Sports Teams and the Question of Security

March 20, 2023 | by Rachel Kronenfeld

As an organization that has served various professional sports teams, leagues and individual athletes, Hg has observed a troubling trend regarding the security of players, spectators, referees, executive team management as well as premises from training facilities to stadiums. While larger sports organizations have state-of-the-art Global Security Operations Centers (GSOC) that monitor the online sphere and social media in particular for threats, they can still struggle to have eyes on everything with such a large volume of content to monitor. In particular, they often need outside professional social media intelligence (SOCMINT) experts during surge periods such as playoff games or an incident response. Smaller professional sports teams and collegiate teams often lack the capacity and resources to successfully monitor social media, which increases the risk of security, legal and reputational becoming crisis matters. 

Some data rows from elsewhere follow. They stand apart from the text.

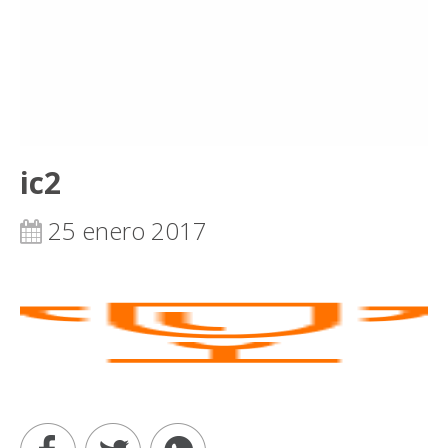
ic2
25 enero 2017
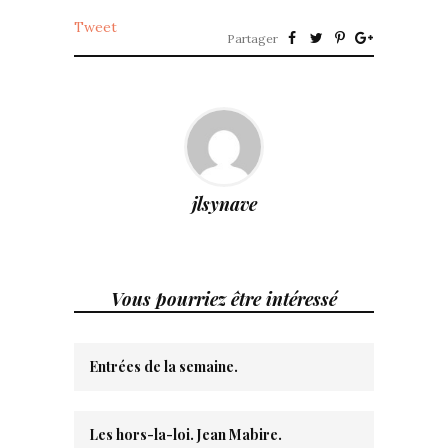
Tweet
Partager
jlsynave
Vous pourriez être intéressé
Entrées de la semaine.
Les hors-la-loi. Jean Mabire.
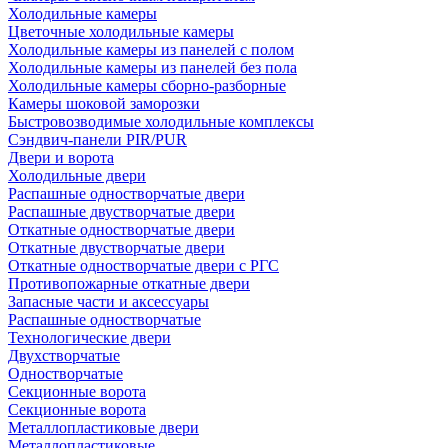
Холодильные камеры
Цветочные холодильные камеры
Холодильные камеры из панелей с полом
Холодильные камеры из панелей без пола
Холодильные камеры сборно-разборные
Камеры шоковой заморозки
Быстровозводимые холодильные комплексы
Сэндвич-панели PIR/PUR
Двери и ворота
Холодильные двери
Распашные одностворчатые двери
Распашные двустворчатые двери
Откатные одностворчатые двери
Откатные двустворчатые двери
Откатные одностворчатые двери с РГС
Противопожарные откатные двери
Запасные части и аксессуары
Распашные одностворчатые
Технологические двери
Двухстворчатые
Одностворчатые
Секционные ворота
Секционные ворота
Металлопластиковые двери
Металлопластиковые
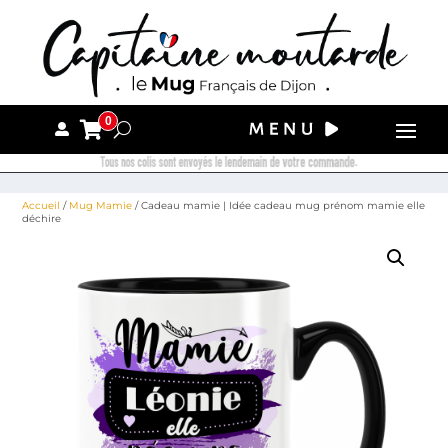
0
Tous nos colis sont envoyés le lendemain de votre commande.
Accueil
/
Mug Mamie
/ Cadeau mamie | Idée cadeau mug prénom mamie elle
déchire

Of course, stadiums and arenas are filled with an abundance of security professionals from the gatekeepers who screen ticket holders to those in control towers monitoring the hallways and spectator areas via state-of-the-art camera systems. If only online security teams for all sports organizations were as well-staffed as the physical security team…today’s most concerning security threats often initially manifest online. 

Just as in other industries, the threats to security in the sports sector are now technologically sophisticated and methodical. Often, bad actors leave abundant evidence of their harmful intent over many weeks, months, even years via social media, chat rooms and the dark web. They activate misinformation campaigns, obtain personal identifiable information (PII) about athletes, referees and team executives and dox their residential addresses, the schools and colleges the sports figures’ children attend and the work addresses of spouses, using information obtained from public databases. With the abundance of open source data available to anyone online, unless a sports organization is taking the initiative to remove PII of all their athletes, executives and referees including that of family members, they are leaving this information vulnerable for anyone to access within minutes. 

The corporate sector that purchases naming rights on sports complexes and banner ads inside arenas should also be concerned about their brand reputation.  A trusted reputation can rapidly erode online as consumers associate a brand name with a particular security incident handled poorly. Further, if a league is not monitoring their products online to stop sales of counterfeit sports memorabilia, consumers may later learn it is not authentic, causing them to lose trust in their favorite team. Let’s not forget about the athletes themselves, who should be monitored online to be aware and mitigate reputational issues and potentially even lawsuits. For example, players sometimes use music or other IP in their posts that is copyright-protected, potentially exposing the athlete and the team to copyright infringement lawsuits.

What can sports organizations do to keep everyone associated with their organization safe? Hiring outsourced OSINT (Open Source Intelligence) professionals who know how to effectively monitor websites, chat rooms and social media to detect intent to harm quickly can enable  preventative action that can avert a crisis. Further, OSINT professionals have the sophisticated research capabilities and software to discover and remove personal data from online public records, keeping the private details of athletes, executives and referees exactly that — private —  neutralizing threats to their families by eliminating their personal details and preventing online doxxing. OSINT professionals also play a critical role at live sporting events, monitoring online resources and social media, alerting event and arena/stadium security in near real time to credible security threats and flagging specific persons or groups in attendance.

In addition to obtaining professional assistance, it is imperative that in-house operations teams become educated about OSINT and learn to properly detect cyber threats which will strengthen their ability to integrate with their outside OSINT advisors to avert harmful, even potentially catastrophic, security incidents.